The real danger here imho is a radical party using this argument to get in power, saying they are gonna lower the retirement age back to 62, but then also do nothing about the problem that Macron is trying to address here... it doesn't matter if you retire at 65, 62 or 50 if there is no retirement funds there. Retirement into poverty is a real thing, and is what I see in my own country everyday.
Sure, our retirement age is lower than 65, but regular workers gets so little money from it that effectively most people just continue working to pay the bills. This has less to do with retirement laws, and more to do with our minimum wage that does not cover most basic necessities, but still - when retirement becomes a "on paper alone" thing, then the injustice really gets the entire population in one fell swoop...
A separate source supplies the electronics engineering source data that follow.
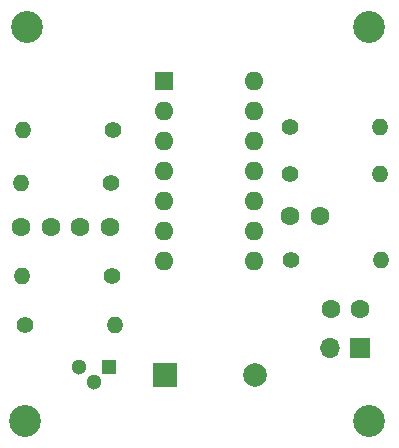
<source format=gbr>
%TF.GenerationSoftware,KiCad,Pcbnew,7.0.6*%
%TF.CreationDate,2023-09-30T15:22:16+02:00*%
%TF.ProjectId,cd4069-siren,63643430-3639-42d7-9369-72656e2e6b69,0*%
%TF.SameCoordinates,Original*%
%TF.FileFunction,Soldermask,Bot*%
%TF.FilePolarity,Negative*%
%FSLAX46Y46*%
G04 Gerber Fmt 4.6, Leading zero omitted, Abs format (unit mm)*
G04 Created by KiCad (PCBNEW 7.0.6) date 2023-09-30 15:22:16*
%MOMM*%
%LPD*%
G01*
G04 APERTURE LIST*
%ADD10C,1.600000*%
%ADD11C,1.400000*%
%ADD12O,1.400000X1.400000*%
%ADD13R,1.700000X1.700000*%
%ADD14O,1.700000X1.700000*%
%ADD15C,2.700000*%
%ADD16R,1.600000X1.600000*%
%ADD17O,1.600000X1.600000*%
%ADD18R,1.300000X1.300000*%
%ADD19C,1.300000*%
%ADD20R,2.000000X2.000000*%
%ADD21C,2.000000*%
G04 APERTURE END LIST*
D10*
%TO.C,C1*%
X94050000Y-67300000D03*
X91550000Y-67300000D03*
%TD*%
D11*
%TO.C,R6*%
X114290000Y-58875000D03*
D12*
X121910000Y-58875000D03*
%TD*%
D13*
%TO.C,BT1*%
X120200000Y-77600000D03*
D14*
X117660000Y-77600000D03*
%TD*%
D11*
%TO.C,R3*%
X99250000Y-71500000D03*
D12*
X91630000Y-71500000D03*
%TD*%
D10*
%TO.C,C3*%
X114300000Y-66375000D03*
X116800000Y-66375000D03*
%TD*%
D11*
%TO.C,R4*%
X114380000Y-70175000D03*
D12*
X122000000Y-70175000D03*
%TD*%
D10*
%TO.C,C4*%
X120250000Y-74300000D03*
X117750000Y-74300000D03*
%TD*%
D15*
%TO.C,REF\u002A\u002A*%
X121000000Y-50400000D03*
%TD*%
%TO.C,REF\u002A\u002A*%
X121000000Y-83800000D03*
%TD*%
%TO.C,REF\u002A\u002A*%
X92000000Y-50400000D03*
%TD*%
%TO.C,REF\u002A\u002A*%
X91900000Y-83800000D03*
%TD*%
D11*
%TO.C,R2*%
X99170000Y-63600000D03*
D12*
X91550000Y-63600000D03*
%TD*%
D11*
%TO.C,R5*%
X114280000Y-62875000D03*
D12*
X121900000Y-62875000D03*
%TD*%
D16*
%TO.C,CD4069*%
X103600000Y-54975000D03*
D17*
X103600000Y-57515000D03*
X103600000Y-60055000D03*
X103600000Y-62595000D03*
X103600000Y-65135000D03*
X103600000Y-67675000D03*
X103600000Y-70215000D03*
X111220000Y-70215000D03*
X111220000Y-67675000D03*
X111220000Y-65135000D03*
X111220000Y-62595000D03*
X111220000Y-60055000D03*
X111220000Y-57515000D03*
X111220000Y-54975000D03*
%TD*%
D11*
%TO.C,R7*%
X91830000Y-75600000D03*
D12*
X99450000Y-75600000D03*
%TD*%
D10*
%TO.C,C2*%
X96550000Y-67300000D03*
X99050000Y-67300000D03*
%TD*%
D11*
%TO.C,R1*%
X99350000Y-59100000D03*
D12*
X91730000Y-59100000D03*
%TD*%
D18*
%TO.C,BC546*%
X98970000Y-79230000D03*
D19*
X97700000Y-80500000D03*
X96430000Y-79230000D03*
%TD*%
D20*
%TO.C,Piezo1*%
X103700000Y-79900000D03*
D21*
X111300000Y-79900000D03*
%TD*%
M02*

</source>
The thing is, my country is so engulfed with other political problems, scandals, threats to democratic institutions, radicalism from the far right, and lots of other major problems that I don't think raising the retirement age would even register much by the population in general. We'd have protests for sure, mostly by unions and parties from the left, but it would get nowhere close as the fever pitch that is happening in France. Again, not because it's not a serious issue, but because we have so many more crisis threatening democracy down here that it'd necessarily take a backseat.